In the age of sustainability, having a socially and environmentally responsible business model is no longer a luxury. Consumers and investors, increasingly conscious of the impact commercial activities can have, are exerting pressure on businesses to ensure their practices are as ethical and responsible as possible.
One of those impacts – as highlighted by this FT article – is the growing volume of e-waste. As the article notes:
“Humanity is expected to produce 120m tonnes of “e-waste” a year by 2050, up from about 50m tonnes today, according to a UN report launched at the World Economic Forum in Davos this year.

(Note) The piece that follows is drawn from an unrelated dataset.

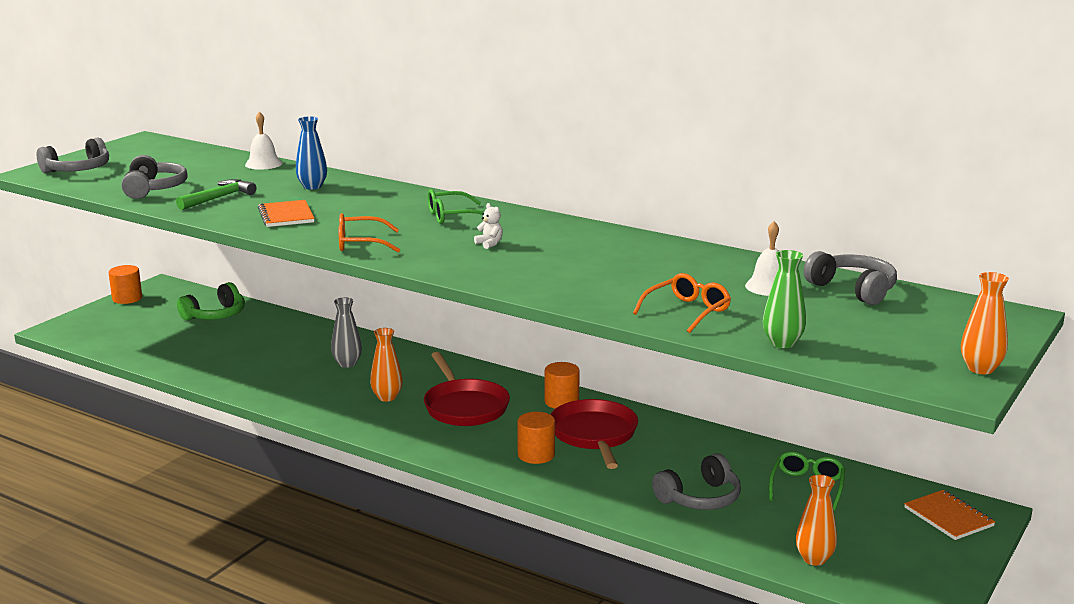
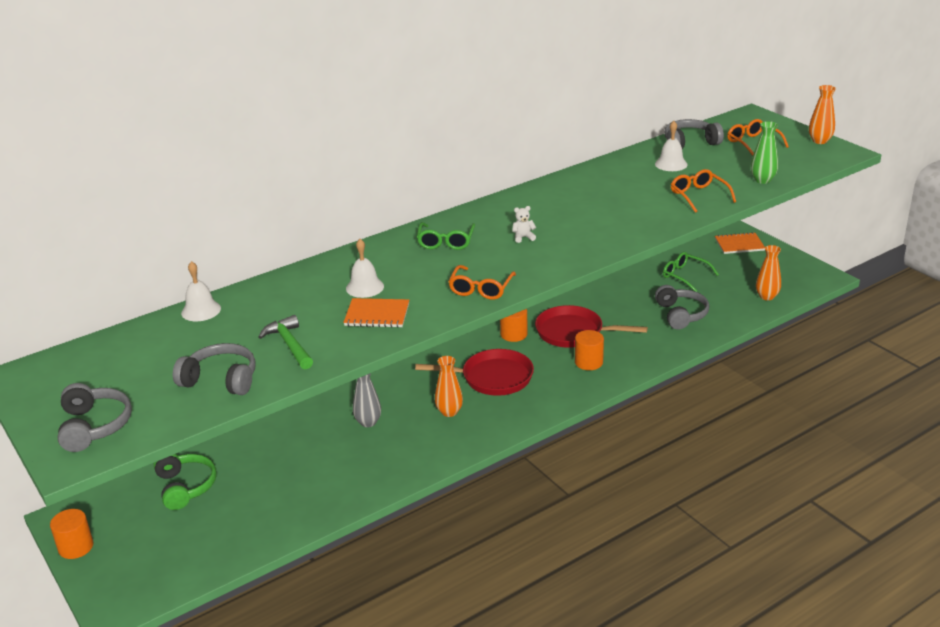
camera: 65 degrees left, 10 degrees up
(312, 186) = (303, 293): blue vase -> none
(336, 203) = (365, 287): none -> white bell
(906, 325) = (752, 143): none -> orange glasses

Only a fifth of appliances and devices are currently recycled, with the bulk of the often toxic items ending up in landfill or incinerated.”
Spotting a sustainability opportunity, businesses are springing up with the aim of mining this e-waste mountain for ethically sourced raw materials:
“Yet electronic waste often contains valuable metals such as gold, silver and copper — there is 100 times more gold in a tonne of discarded mobile phones than in a tonne of gold ore, according to the report.”
But e-waste, both as a problem and opportunity, is far from a new topic. We shone a spotlight on gold recycling, and specifically the sourcing of gold from electrical and electronic waste, back in 2015. Two key findings were:
- Reclaiming metals, including gold, from end-of-life electronics is more complicated than reclaiming them from high-value sources of recycled gold (primarily jewellery)
- While the growing volume of e-waste offers a huge opportunity for recycling of industrial materials, the waste that lends itself to gold recycling will constitute only 2% of the produced waste volume.